If we have the following exact sequences of $R-$modules
$0 \rightarrow M_1 \stackrel{f} \rightarrow N \stackrel{g} \rightarrow L_1 \rightarrow 0$
$0 \rightarrow M_2 \stackrel{h} \rightarrow N \stackrel{k} \rightarrow L_2 \rightarrow 0$
and we know that $k \circ f$ is a R-isomorphism
How can we show that $g \circ h$ is also a R-isomorphism?
Well, I just played with your sequences and here is my partial solution.
We need to show two things. First, that $\ker(g\circ h)=\{0\}$ and second, that $g\circ h$ is surjective.

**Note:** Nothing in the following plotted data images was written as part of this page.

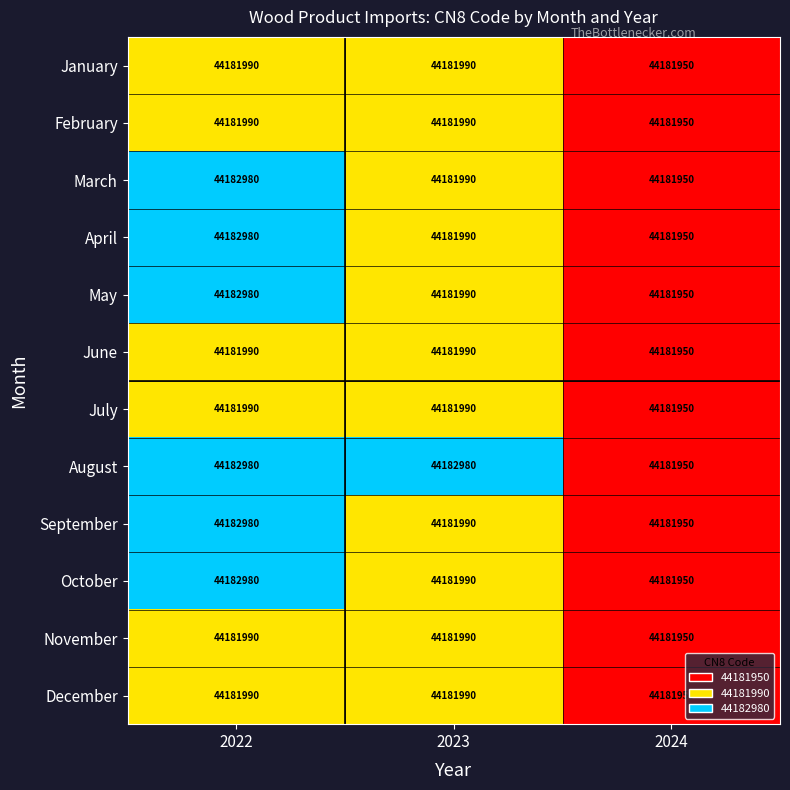

The September series shows 44181950 at 2024. True or false?

True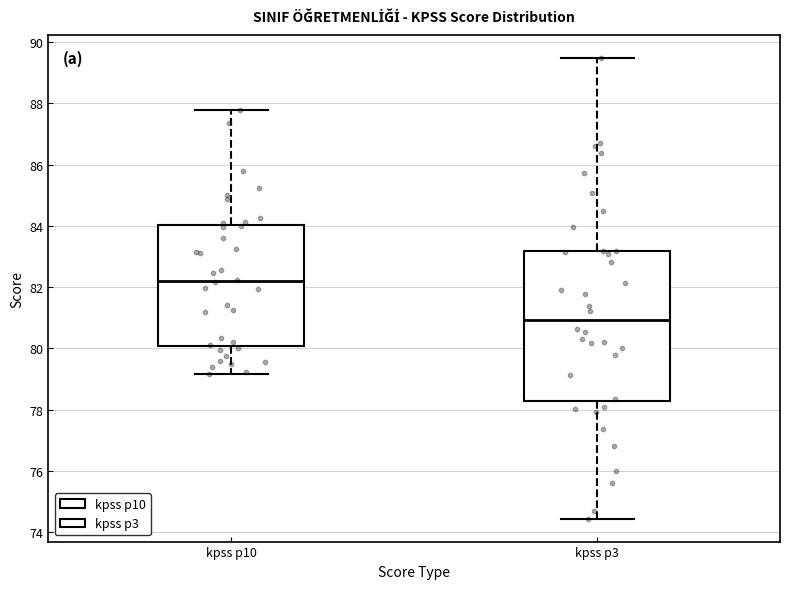

Which box's median line is the lowest?

kpss p3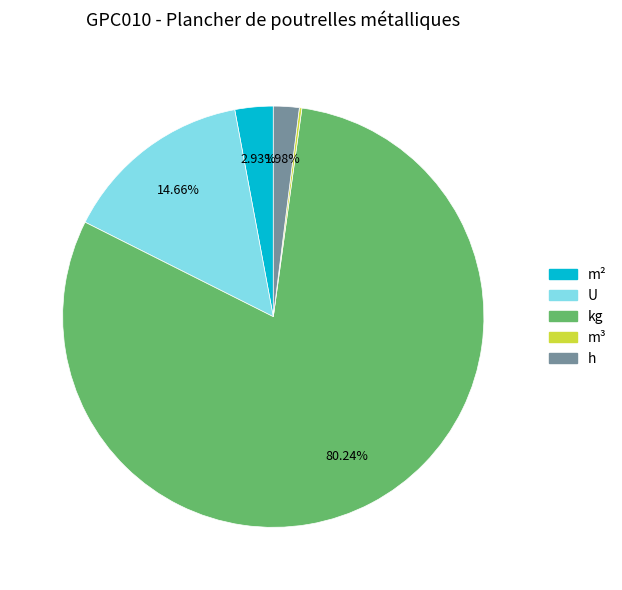

Is there a majority slice in this chart?

Yes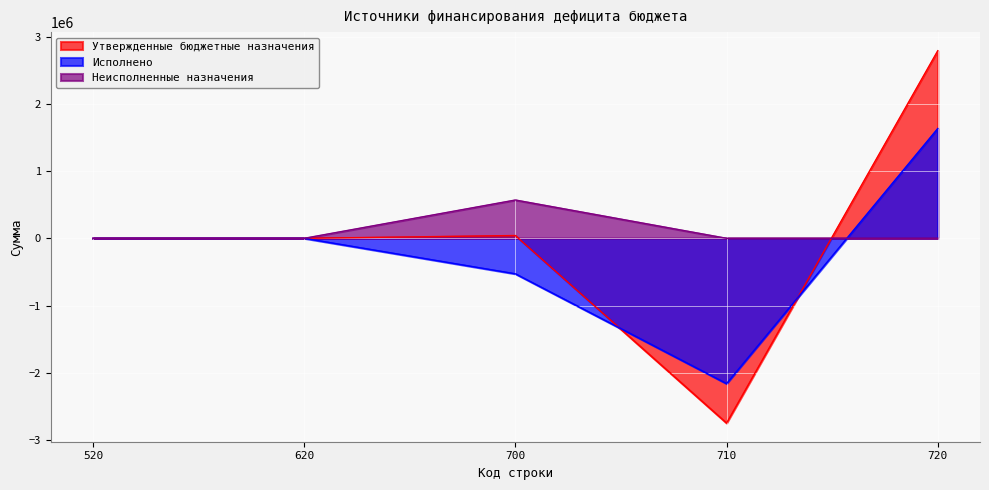

Reading left to right, transcribe all the data shown in this chart.

Утвержденные бюджетные назначения: 520=0.0	620=0.0	700=41434.6	710=-2747576.0	720=2789010.6
Исполнено: 520=0.0	620=0.0	700=-527987.5	710=-2160713.7	720=1632726.2
Неисполненные назначения: 520=0.0	620=0.0	700=569422.1	710=0.0	720=0.0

To show that $\ker(g\circ h)=\{0\}$ we chose an element $x\in \ker(g\circ h)$, so $(g\circ h)(x)=g(h(x))=0$, this means that $h(x)\in \ker(g)=\text{Im}(f)$, so there is some $y\in M_1$ such that $h(x)=f(y)$. Applying $k$ to both sides we get $k(h(x))=k(f(y))$, but $h(x)\in \text{Im}(h)=\ker(k)$, thus $k(f(y))=k(h(x))=0$. By hypothesis $k\circ f$ is iso, hence $y=0$ and this gives us that $h(x)=f(y)=f(0)=0$. Since $h$ is injective, we conclude that $x=0$, as desired.
To show that $g\circ h$ is surjective, you have to use your hypothesis and "play" like I did to prove that $\ker(g\circ h)=\{0\}$.